▶ _PROVIDED ENTRIES_

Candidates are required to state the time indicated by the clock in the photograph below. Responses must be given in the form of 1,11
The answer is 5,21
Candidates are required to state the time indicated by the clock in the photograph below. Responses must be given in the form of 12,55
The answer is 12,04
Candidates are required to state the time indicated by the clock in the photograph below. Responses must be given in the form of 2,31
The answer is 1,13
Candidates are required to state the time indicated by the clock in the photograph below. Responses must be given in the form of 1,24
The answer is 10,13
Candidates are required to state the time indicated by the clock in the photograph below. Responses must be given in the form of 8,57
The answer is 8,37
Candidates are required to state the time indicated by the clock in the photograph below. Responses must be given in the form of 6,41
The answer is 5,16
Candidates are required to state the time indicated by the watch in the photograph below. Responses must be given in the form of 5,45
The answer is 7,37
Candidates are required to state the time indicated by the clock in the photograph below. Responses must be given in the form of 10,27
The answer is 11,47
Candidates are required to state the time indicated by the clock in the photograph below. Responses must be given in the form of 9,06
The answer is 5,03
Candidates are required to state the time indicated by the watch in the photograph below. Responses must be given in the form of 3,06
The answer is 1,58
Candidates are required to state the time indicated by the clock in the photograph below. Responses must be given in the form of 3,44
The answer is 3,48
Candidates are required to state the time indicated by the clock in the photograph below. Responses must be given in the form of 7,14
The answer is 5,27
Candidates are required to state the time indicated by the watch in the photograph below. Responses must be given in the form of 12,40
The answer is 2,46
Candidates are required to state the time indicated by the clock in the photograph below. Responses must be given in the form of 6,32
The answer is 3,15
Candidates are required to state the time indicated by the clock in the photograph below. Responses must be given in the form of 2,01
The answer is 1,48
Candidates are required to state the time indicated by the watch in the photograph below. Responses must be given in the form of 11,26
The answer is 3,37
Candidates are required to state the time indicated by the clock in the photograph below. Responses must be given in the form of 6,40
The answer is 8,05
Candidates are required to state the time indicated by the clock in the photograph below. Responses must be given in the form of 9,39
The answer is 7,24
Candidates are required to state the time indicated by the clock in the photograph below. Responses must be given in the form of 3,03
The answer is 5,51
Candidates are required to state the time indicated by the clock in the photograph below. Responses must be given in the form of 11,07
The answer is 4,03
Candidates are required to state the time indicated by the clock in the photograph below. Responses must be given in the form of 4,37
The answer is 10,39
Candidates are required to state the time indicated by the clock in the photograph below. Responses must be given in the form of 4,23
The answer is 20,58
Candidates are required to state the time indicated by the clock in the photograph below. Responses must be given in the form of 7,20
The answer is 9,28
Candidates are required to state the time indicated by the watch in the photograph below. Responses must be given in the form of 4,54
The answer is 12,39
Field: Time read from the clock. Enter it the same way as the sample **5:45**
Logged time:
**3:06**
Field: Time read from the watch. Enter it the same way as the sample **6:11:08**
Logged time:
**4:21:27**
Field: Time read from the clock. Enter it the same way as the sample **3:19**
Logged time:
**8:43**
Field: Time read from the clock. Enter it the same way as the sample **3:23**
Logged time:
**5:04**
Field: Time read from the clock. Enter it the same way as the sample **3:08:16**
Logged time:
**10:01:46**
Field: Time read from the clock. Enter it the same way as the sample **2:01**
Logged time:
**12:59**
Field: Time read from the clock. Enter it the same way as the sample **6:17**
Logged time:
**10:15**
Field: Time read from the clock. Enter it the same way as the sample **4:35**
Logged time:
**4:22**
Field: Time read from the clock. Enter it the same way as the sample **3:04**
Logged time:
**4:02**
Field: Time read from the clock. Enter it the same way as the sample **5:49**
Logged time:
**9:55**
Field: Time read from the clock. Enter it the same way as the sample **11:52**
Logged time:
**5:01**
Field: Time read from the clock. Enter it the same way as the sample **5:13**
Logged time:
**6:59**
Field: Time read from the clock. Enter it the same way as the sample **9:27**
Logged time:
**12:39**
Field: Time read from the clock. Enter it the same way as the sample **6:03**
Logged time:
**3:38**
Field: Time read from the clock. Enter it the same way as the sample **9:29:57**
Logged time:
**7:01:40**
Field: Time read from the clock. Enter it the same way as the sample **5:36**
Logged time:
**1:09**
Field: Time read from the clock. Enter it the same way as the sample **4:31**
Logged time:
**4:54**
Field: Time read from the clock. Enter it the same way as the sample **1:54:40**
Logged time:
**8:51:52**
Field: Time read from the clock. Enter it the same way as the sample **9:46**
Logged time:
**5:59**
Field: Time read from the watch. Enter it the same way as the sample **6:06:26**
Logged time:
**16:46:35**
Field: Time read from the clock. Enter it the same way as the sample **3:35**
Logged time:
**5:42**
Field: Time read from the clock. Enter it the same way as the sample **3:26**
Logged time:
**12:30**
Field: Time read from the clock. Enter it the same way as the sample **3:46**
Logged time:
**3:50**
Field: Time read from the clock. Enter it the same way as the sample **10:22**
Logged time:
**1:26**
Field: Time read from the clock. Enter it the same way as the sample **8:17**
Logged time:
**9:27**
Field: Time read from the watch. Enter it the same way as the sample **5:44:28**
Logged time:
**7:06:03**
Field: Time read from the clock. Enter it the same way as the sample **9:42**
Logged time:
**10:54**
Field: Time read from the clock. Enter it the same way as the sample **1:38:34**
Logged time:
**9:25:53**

▶ _YOUR INSTRUCTIONS_
Reproduce all of the data above line for line, with no changes and nothing left out.

▶ _FINAL RESULT_
Candidates are required to state the time indicated by the clock in the photograph below. Responses must be given in the form of 1,11
The answer is 5,21
Candidates are required to state the time indicated by the clock in the photograph below. Responses must be given in the form of 12,55
The answer is 12,04
Candidates are required to state the time indicated by the clock in the photograph below. Responses must be given in the form of 2,31
The answer is 1,13
Candidates are required to state the time indicated by the clock in the photograph below. Responses must be given in the form of 1,24
The answer is 10,13
Candidates are required to state the time indicated by the clock in the photograph below. Responses must be given in the form of 8,57
The answer is 8,37
Candidates are required to state the time indicated by the clock in the photograph below. Responses must be given in the form of 6,41
The answer is 5,16
Candidates are required to state the time indicated by the watch in the photograph below. Responses must be given in the form of 5,45
The answer is 7,37
Candidates are required to state the time indicated by the clock in the photograph below. Responses must be given in the form of 10,27
The answer is 11,47
Candidates are required to state the time indicated by the clock in the photograph below. Responses must be given in the form of 9,06
The answer is 5,03
Candidates are required to state the time indicated by the watch in the photograph below. Responses must be given in the form of 3,06
The answer is 1,58
Candidates are required to state the time indicated by the clock in the photograph below. Responses must be given in the form of 3,44
The answer is 3,48
Candidates are required to state the time indicated by the clock in the photograph below. Responses must be given in the form of 7,14
The answer is 5,27
Candidates are required to state the time indicated by the watch in the photograph below. Responses must be given in the form of 12,40
The answer is 2,46
Candidates are required to state the time indicated by the clock in the photograph below. Responses must be given in the form of 6,32
The answer is 3,15
Candidates are required to state the time indicated by the clock in the photograph below. Responses must be given in the form of 2,01
The answer is 1,48
Candidates are required to state the time indicated by the watch in the photograph below. Responses must be given in the form of 11,26
The answer is 3,37
Candidates are required to state the time indicated by the clock in the photograph below. Responses must be given in the form of 6,40
The answer is 8,05
Candidates are required to state the time indicated by the clock in the photograph below. Responses must be given in the form of 9,39
The answer is 7,24
Candidates are required to state the time indicated by the clock in the photograph below. Responses must be given in the form of 3,03
The answer is 5,51
Candidates are required to state the time indicated by the clock in the photograph below. Responses must be given in the form of 11,07
The answer is 4,03
Candidates are required to state the time indicated by the clock in the photograph below. Responses must be given in the form of 4,37
The answer is 10,39
Candidates are required to state the time indicated by the clock in the photograph below. Responses must be given in the form of 4,23
The answer is 20,58
Candidates are required to state the time indicated by the clock in the photograph below. Responses must be given in the form of 7,20
The answer is 9,28
Candidates are required to state the time indicated by the watch in the photograph below. Responses must be given in the form of 4,54
The answer is 12,39
Field: Time read from the clock. Enter it the same way as the sample **5:45**
Logged time:
**3:06**
Field: Time read from the watch. Enter it the same way as the sample **6:11:08**
Logged time:
**4:21:27**
Field: Time read from the clock. Enter it the same way as the sample **3:19**
Logged time:
**8:43**
Field: Time read from the clock. Enter it the same way as the sample **3:23**
Logged time:
**5:04**
Field: Time read from the clock. Enter it the same way as the sample **3:08:16**
Logged time:
**10:01:46**
Field: Time read from the clock. Enter it the same way as the sample **2:01**
Logged time:
**12:59**
Field: Time read from the clock. Enter it the same way as the sample **6:17**
Logged time:
**10:15**
Field: Time read from the clock. Enter it the same way as the sample **4:35**
Logged time:
**4:22**
Field: Time read from the clock. Enter it the same way as the sample **3:04**
Logged time:
**4:02**
Field: Time read from the clock. Enter it the same way as the sample **5:49**
Logged time:
**9:55**
Field: Time read from the clock. Enter it the same way as the sample **11:52**
Logged time:
**5:01**
Field: Time read from the clock. Enter it the same way as the sample **5:13**
Logged time:
**6:59**
Field: Time read from the clock. Enter it the same way as the sample **9:27**
Logged time:
**12:39**
Field: Time read from the clock. Enter it the same way as the sample **6:03**
Logged time:
**3:38**
Field: Time read from the clock. Enter it the same way as the sample **9:29:57**
Logged time:
**7:01:40**
Field: Time read from the clock. Enter it the same way as the sample **5:36**
Logged time:
**1:09**
Field: Time read from the clock. Enter it the same way as the sample **4:31**
Logged time:
**4:54**
Field: Time read from the clock. Enter it the same way as the sample **1:54:40**
Logged time:
**8:51:52**
Field: Time read from the clock. Enter it the same way as the sample **9:46**
Logged time:
**5:59**
Field: Time read from the watch. Enter it the same way as the sample **6:06:26**
Logged time:
**16:46:35**
Field: Time read from the clock. Enter it the same way as the sample **3:35**
Logged time:
**5:42**
Field: Time read from the clock. Enter it the same way as the sample **3:26**
Logged time:
**12:30**
Field: Time read from the clock. Enter it the same way as the sample **3:46**
Logged time:
**3:50**
Field: Time read from the clock. Enter it the same way as the sample **10:22**
Logged time:
**1:26**
Field: Time read from the clock. Enter it the same way as the sample **8:17**
Logged time:
**9:27**
Field: Time read from the watch. Enter it the same way as the sample **5:44:28**
Logged time:
**7:06:03**
Field: Time read from the clock. Enter it the same way as the sample **9:42**
Logged time:
**10:54**
Field: Time read from the clock. Enter it the same way as the sample **1:38:34**
Logged time:
**9:25:53**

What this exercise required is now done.